One skilled in the art could easily modify the exemplified studies to test the activity of polynucleotides (e.g., gene therapy), antibodies, agonists, and/or antagonists and fragments and variants thereof. [1161]
If a particular gene product is found to be a stimulator of hematopoietic progenitors, polynucleotides and polypeptides corresponding to the gene may be useful for the diagnosis and treatment of disorders affecting the immune system and hematopoiesis. Representative uses are described in the “Immune Activity” and “Infectious Disease” sections above, and elsewhere herein. The gene product may also be useful in the expansion of stem cells and committed progenitors of various blood lineages, and in the differentiation and/or proliferation of various cell types. Additionally, the polynucleotides and/or polypeptides of the gene of interest and/or agonists and/or antagonists thereof, may also be employed to inhibit the proliferation and differentiation of hematopoietic cells and therefore may be employed to protect bone marrow stem cells from chemotherapeutic agents during chemotherapy. This antiproliferative effect may allow administration of higher doses of chemotherapeutic agents and, therefore, more effective chemotherapeutic treatment. [1162]
Moreover, polynucleotides and polypeptides corresponding to the gene of interest may also be useful for the treatment and diagnosis of hematopoietic related disorders such as, for example, anemia, pancytopenia, leukopenia, thrombocytopenia or leukemia since stromal cells are important in the production of cells of hematopoietic lineages.
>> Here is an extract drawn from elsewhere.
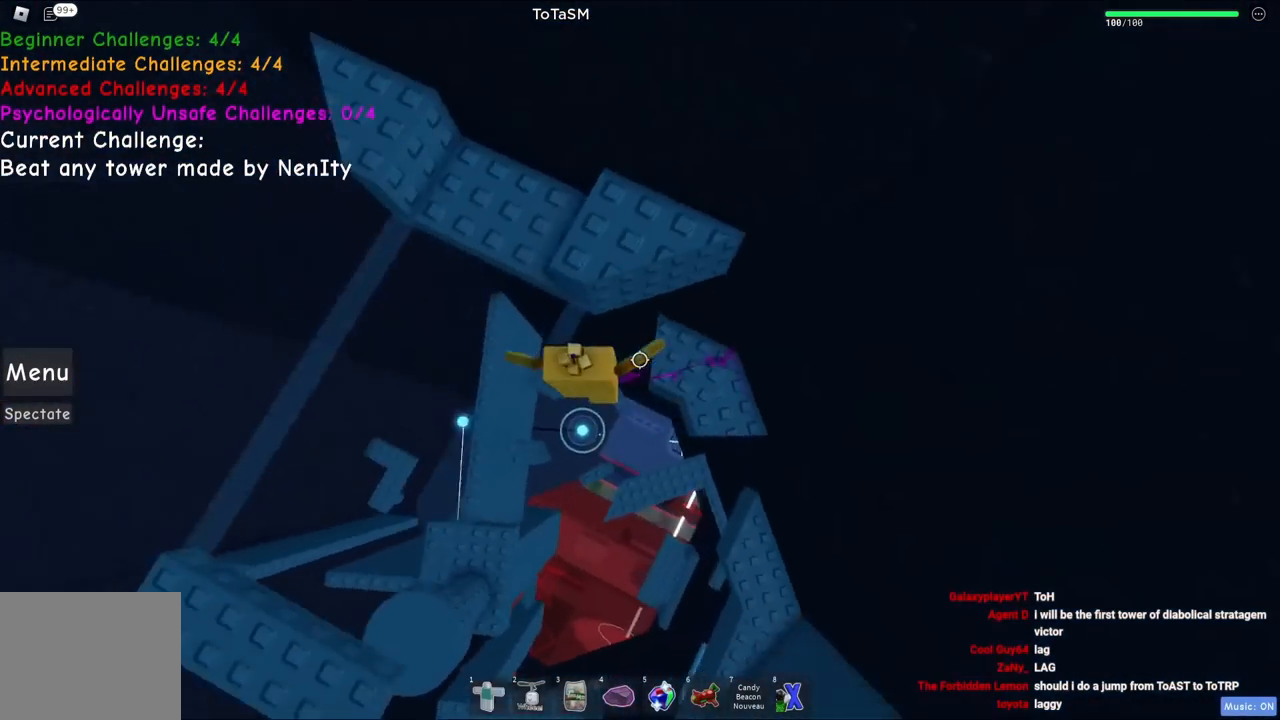
{"keys": [], "events": [[17, "w", "down"], [34, "space", "up"], [334, "a", "up"], [484, "w", "up"]]}
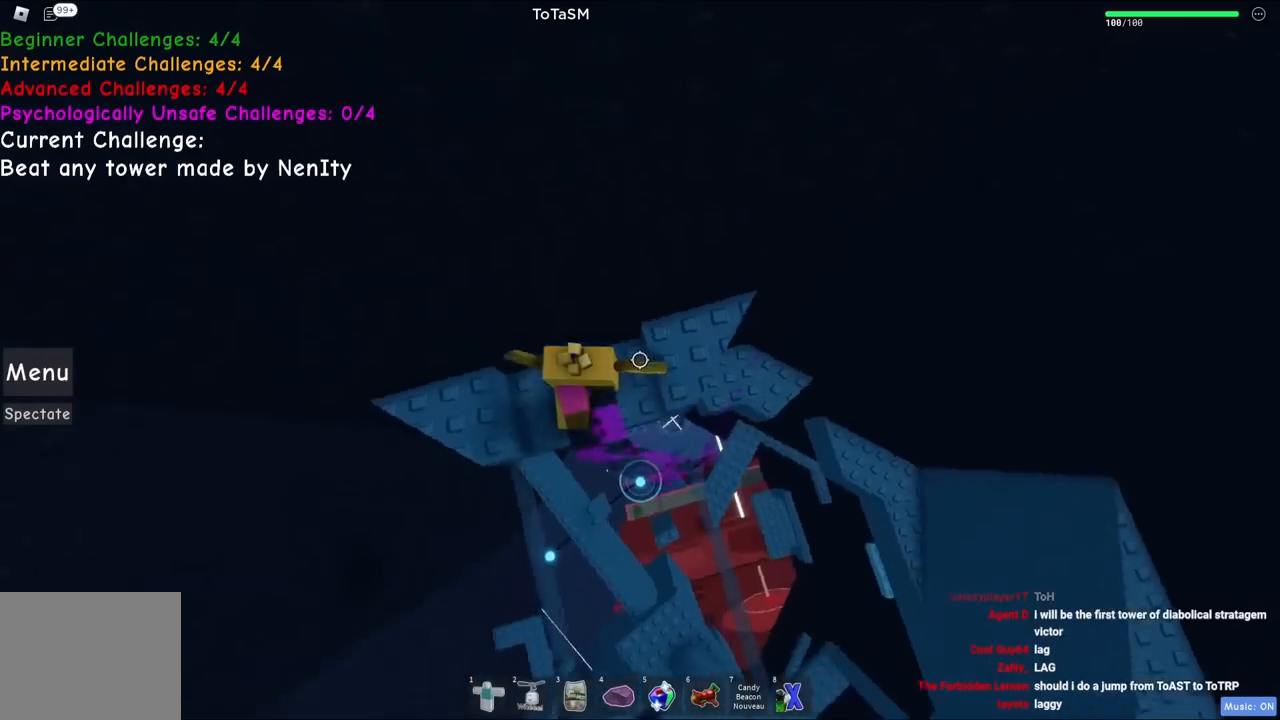
{"keys": ["d", "space"], "events": [[167, "d", "down"], [384, "space", "down"]]}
The uses include bone marrow cell ex-vivo culture, bone marrow transplantation, bone marrow reconstitution, radiotherapy or chemotherapy of neoplasia. [1163]

Example 55

Human Dermal Fibroblast and Aortic Smooth Muscle Cell Proliferation

The polypeptide of interest is added to cultures of normal human dermal fibroblasts (NHDF) and human aortic smooth muscle cells (AoSMC) and two co-assays are performed with each sample. The first assay examines the effect of the polypeptide of interest on the proliferation of normal human dermal fibroblasts (NHDF) or aortic smooth muscle cells (AoSMC). Aberrant growth of fibroblasts or smooth muscle cells is a part of several pathological processes, including fibrosis, and restenosis. The second assay examines IL6 production by both NHDF and SMC. IL6 production is an indication of functional activation. Activated cells will have increased production of a number of cytokines and other factors, which can result in a proinflammatory or immunomodulatory outcome. Assays are run with and without co-TNFa stimulation, in order to check for costimulatory or inhibitory activity. [1164]
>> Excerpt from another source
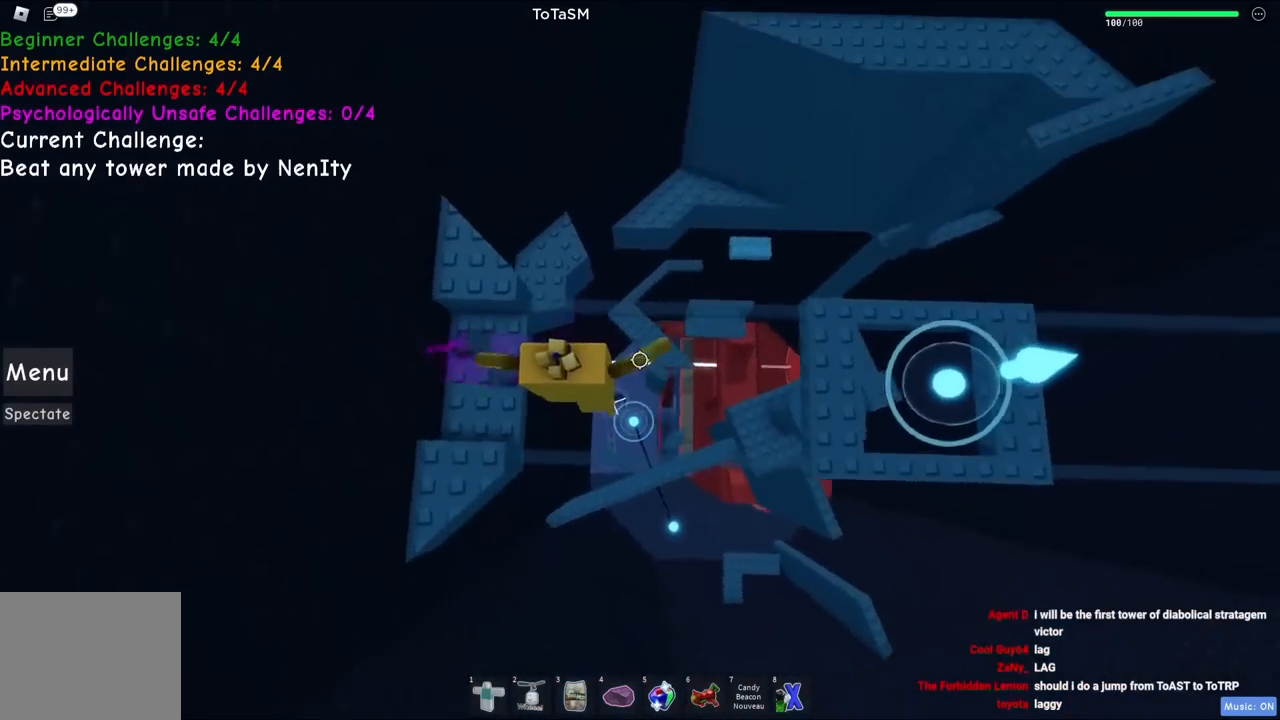
{"keys": ["d"], "events": [[84, "space", "up"]]}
Briefly, on day 1, 96-well black plates are set up with 1000 cells/well (NHDF) or 2000 cells/well (AoSMC) in 100 μl culture media. NHDF culture media contains: Clonetics FB basal media, 1 mg/ml hFGF, 5mg/ml insulin, 50mg/ml gentamycin, 2%FBS, while AoSMC culture media contains Clonetics SM basal media, 0.5 μg/ml hEGF, 5mg/ml insulin, 1μg/ml hFGF, 50mg/ml gentamycin, 50 μg/ml Amphotericin B, 5%FBS. After incubation @ 37° C. for at least 4-5 hours culture media is aspirated and replaced with growth arrest media. Growth arrest media for NHDF contains fibroblast basal media, 50mg/ml gentamycin, 2% FBS, while growth arrest media for AoSMC contains SM basal media, 50mg/ml gentamycin, 50μg/ml Amphotericin B, 0.4% FBS. Incubate at 37C until day 2. [1165]
On day 2, serial dilutions and templates of the polypeptide of interest are designed which should always include media controls and known-protein controls. For both stimulation and inhibition experiments, proteins are diluted in growth arrest media. For inhibition experiments, TNFa is added to a final concentration of 2ng/ml (NHDF) or 5ng/ml (AoSMC). Then add 1/3 vol media containing controls or supernatants and incubate at 37C/5% CO[1166] ₂until day 5.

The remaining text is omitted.